+++ Data supplied

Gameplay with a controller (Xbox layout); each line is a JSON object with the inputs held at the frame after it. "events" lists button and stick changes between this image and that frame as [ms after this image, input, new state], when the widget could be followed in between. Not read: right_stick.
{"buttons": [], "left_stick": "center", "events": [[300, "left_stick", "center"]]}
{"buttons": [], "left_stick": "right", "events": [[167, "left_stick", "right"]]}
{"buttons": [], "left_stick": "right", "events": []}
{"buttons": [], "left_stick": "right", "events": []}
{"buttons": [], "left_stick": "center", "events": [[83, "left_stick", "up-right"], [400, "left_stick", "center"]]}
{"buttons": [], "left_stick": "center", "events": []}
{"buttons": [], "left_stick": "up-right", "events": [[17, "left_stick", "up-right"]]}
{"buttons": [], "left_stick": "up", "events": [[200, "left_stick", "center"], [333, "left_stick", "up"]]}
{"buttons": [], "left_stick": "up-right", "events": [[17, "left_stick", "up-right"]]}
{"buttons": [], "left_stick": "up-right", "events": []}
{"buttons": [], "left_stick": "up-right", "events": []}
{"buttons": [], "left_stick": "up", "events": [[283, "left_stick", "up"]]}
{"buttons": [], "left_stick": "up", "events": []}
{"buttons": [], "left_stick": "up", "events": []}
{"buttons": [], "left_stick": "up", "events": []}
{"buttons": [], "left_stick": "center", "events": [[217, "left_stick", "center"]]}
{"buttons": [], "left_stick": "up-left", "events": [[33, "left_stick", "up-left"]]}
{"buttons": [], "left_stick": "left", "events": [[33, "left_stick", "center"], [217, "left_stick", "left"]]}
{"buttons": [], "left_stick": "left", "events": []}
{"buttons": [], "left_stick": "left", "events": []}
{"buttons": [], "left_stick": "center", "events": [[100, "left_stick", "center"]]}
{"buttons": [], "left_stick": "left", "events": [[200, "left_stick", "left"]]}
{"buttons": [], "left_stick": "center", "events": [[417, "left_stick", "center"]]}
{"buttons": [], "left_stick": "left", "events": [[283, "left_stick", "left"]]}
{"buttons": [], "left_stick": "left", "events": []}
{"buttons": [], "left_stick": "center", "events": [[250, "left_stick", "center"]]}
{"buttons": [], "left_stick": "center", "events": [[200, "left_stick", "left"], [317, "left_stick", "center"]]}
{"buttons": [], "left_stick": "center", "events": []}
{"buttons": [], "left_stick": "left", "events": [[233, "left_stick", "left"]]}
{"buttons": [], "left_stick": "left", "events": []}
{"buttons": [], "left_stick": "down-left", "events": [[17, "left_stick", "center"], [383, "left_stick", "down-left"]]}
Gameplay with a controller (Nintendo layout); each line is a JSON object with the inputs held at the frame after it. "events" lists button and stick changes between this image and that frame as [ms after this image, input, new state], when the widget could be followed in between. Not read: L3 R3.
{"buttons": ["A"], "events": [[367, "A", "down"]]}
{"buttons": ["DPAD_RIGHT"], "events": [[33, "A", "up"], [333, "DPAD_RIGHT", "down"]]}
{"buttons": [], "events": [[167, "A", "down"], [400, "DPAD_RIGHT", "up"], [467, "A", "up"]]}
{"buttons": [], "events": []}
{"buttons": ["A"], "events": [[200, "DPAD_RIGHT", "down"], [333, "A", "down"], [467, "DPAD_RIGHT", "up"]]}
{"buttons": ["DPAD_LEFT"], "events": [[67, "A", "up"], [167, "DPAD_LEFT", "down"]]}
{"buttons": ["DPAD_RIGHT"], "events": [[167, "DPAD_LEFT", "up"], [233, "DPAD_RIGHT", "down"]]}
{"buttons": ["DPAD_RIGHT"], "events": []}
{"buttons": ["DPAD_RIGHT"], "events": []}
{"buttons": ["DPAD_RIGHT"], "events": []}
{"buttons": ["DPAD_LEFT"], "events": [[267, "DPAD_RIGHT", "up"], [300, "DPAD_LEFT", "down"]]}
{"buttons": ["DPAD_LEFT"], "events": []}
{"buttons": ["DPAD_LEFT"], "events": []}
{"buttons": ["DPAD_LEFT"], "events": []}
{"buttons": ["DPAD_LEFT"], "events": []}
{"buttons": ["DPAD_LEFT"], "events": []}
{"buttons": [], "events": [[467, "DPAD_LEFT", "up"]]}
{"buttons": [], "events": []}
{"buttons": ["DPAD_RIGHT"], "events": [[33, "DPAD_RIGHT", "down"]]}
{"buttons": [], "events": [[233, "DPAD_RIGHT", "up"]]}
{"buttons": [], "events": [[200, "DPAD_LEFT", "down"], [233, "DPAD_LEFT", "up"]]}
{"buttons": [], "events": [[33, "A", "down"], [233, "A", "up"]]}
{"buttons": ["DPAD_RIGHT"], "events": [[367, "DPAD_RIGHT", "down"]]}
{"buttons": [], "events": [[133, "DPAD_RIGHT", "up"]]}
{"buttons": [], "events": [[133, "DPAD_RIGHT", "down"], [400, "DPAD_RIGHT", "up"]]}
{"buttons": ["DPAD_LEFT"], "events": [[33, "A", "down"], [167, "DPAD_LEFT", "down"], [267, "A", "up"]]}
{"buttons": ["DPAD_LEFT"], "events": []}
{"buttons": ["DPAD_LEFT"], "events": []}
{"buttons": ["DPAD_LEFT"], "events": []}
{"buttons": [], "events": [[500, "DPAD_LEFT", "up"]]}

++++++

**Exercise goal**
Your task is to retype all of the lines above exactly.

**Output for this task**
Gameplay with a controller (Xbox layout); each line is a JSON object with the inputs held at the frame after it. "events" lists button and stick changes between this image and that frame as [ms after this image, input, new state], when the widget could be followed in between. Not read: right_stick.
{"buttons": [], "left_stick": "center", "events": [[300, "left_stick", "center"]]}
{"buttons": [], "left_stick": "right", "events": [[167, "left_stick", "right"]]}
{"buttons": [], "left_stick": "right", "events": []}
{"buttons": [], "left_stick": "right", "events": []}
{"buttons": [], "left_stick": "center", "events": [[83, "left_stick", "up-right"], [400, "left_stick", "center"]]}
{"buttons": [], "left_stick": "center", "events": []}
{"buttons": [], "left_stick": "up-right", "events": [[17, "left_stick", "up-right"]]}
{"buttons": [], "left_stick": "up", "events": [[200, "left_stick", "center"], [333, "left_stick", "up"]]}
{"buttons": [], "left_stick": "up-right", "events": [[17, "left_stick", "up-right"]]}
{"buttons": [], "left_stick": "up-right", "events": []}
{"buttons": [], "left_stick": "up-right", "events": []}
{"buttons": [], "left_stick": "up", "events": [[283, "left_stick", "up"]]}
{"buttons": [], "left_stick": "up", "events": []}
{"buttons": [], "left_stick": "up", "events": []}
{"buttons": [], "left_stick": "up", "events": []}
{"buttons": [], "left_stick": "center", "events": [[217, "left_stick", "center"]]}
{"buttons": [], "left_stick": "up-left", "events": [[33, "left_stick", "up-left"]]}
{"buttons": [], "left_stick": "left", "events": [[33, "left_stick", "center"], [217, "left_stick", "left"]]}
{"buttons": [], "left_stick": "left", "events": []}
{"buttons": [], "left_stick": "left", "events": []}
{"buttons": [], "left_stick": "center", "events": [[100, "left_stick", "center"]]}
{"buttons": [], "left_stick": "left", "events": [[200, "left_stick", "left"]]}
{"buttons": [], "left_stick": "center", "events": [[417, "left_stick", "center"]]}
{"buttons": [], "left_stick": "left", "events": [[283, "left_stick", "left"]]}
{"buttons": [], "left_stick": "left", "events": []}
{"buttons": [], "left_stick": "center", "events": [[250, "left_stick", "center"]]}
{"buttons": [], "left_stick": "center", "events": [[200, "left_stick", "left"], [317, "left_stick", "center"]]}
{"buttons": [], "left_stick": "center", "events": []}
{"buttons": [], "left_stick": "left", "events": [[233, "left_stick", "left"]]}
{"buttons": [], "left_stick": "left", "events": []}
{"buttons": [], "left_stick": "down-left", "events": [[17, "left_stick", "center"], [383, "left_stick", "down-left"]]}
Gameplay with a controller (Nintendo layout); each line is a JSON object with the inputs held at the frame after it. "events" lists button and stick changes between this image and that frame as [ms after this image, input, new state], when the widget could be followed in between. Not read: L3 R3.
{"buttons": ["A"], "events": [[367, "A", "down"]]}
{"buttons": ["DPAD_RIGHT"], "events": [[33, "A", "up"], [333, "DPAD_RIGHT", "down"]]}
{"buttons": [], "events": [[167, "A", "down"], [400, "DPAD_RIGHT", "up"], [467, "A", "up"]]}
{"buttons": [], "events": []}
{"buttons": ["A"], "events": [[200, "DPAD_RIGHT", "down"], [333, "A", "down"], [467, "DPAD_RIGHT", "up"]]}
{"buttons": ["DPAD_LEFT"], "events": [[67, "A", "up"], [167, "DPAD_LEFT", "down"]]}
{"buttons": ["DPAD_RIGHT"], "events": [[167, "DPAD_LEFT", "up"], [233, "DPAD_RIGHT", "down"]]}
{"buttons": ["DPAD_RIGHT"], "events": []}
{"buttons": ["DPAD_RIGHT"], "events": []}
{"buttons": ["DPAD_RIGHT"], "events": []}
{"buttons": ["DPAD_LEFT"], "events": [[267, "DPAD_RIGHT", "up"], [300, "DPAD_LEFT", "down"]]}
{"buttons": ["DPAD_LEFT"], "events": []}
{"buttons": ["DPAD_LEFT"], "events": []}
{"buttons": ["DPAD_LEFT"], "events": []}
{"buttons": ["DPAD_LEFT"], "events": []}
{"buttons": ["DPAD_LEFT"], "events": []}
{"buttons": [], "events": [[467, "DPAD_LEFT", "up"]]}
{"buttons": [], "events": []}
{"buttons": ["DPAD_RIGHT"], "events": [[33, "DPAD_RIGHT", "down"]]}
{"buttons": [], "events": [[233, "DPAD_RIGHT", "up"]]}
{"buttons": [], "events": [[200, "DPAD_LEFT", "down"], [233, "DPAD_LEFT", "up"]]}
{"buttons": [], "events": [[33, "A", "down"], [233, "A", "up"]]}
{"buttons": ["DPAD_RIGHT"], "events": [[367, "DPAD_RIGHT", "down"]]}
{"buttons": [], "events": [[133, "DPAD_RIGHT", "up"]]}
{"buttons": [], "events": [[133, "DPAD_RIGHT", "down"], [400, "DPAD_RIGHT", "up"]]}
{"buttons": ["DPAD_LEFT"], "events": [[33, "A", "down"], [167, "DPAD_LEFT", "down"], [267, "A", "up"]]}
{"buttons": ["DPAD_LEFT"], "events": []}
{"buttons": ["DPAD_LEFT"], "events": []}
{"buttons": ["DPAD_LEFT"], "events": []}
{"buttons": [], "events": [[500, "DPAD_LEFT", "up"]]}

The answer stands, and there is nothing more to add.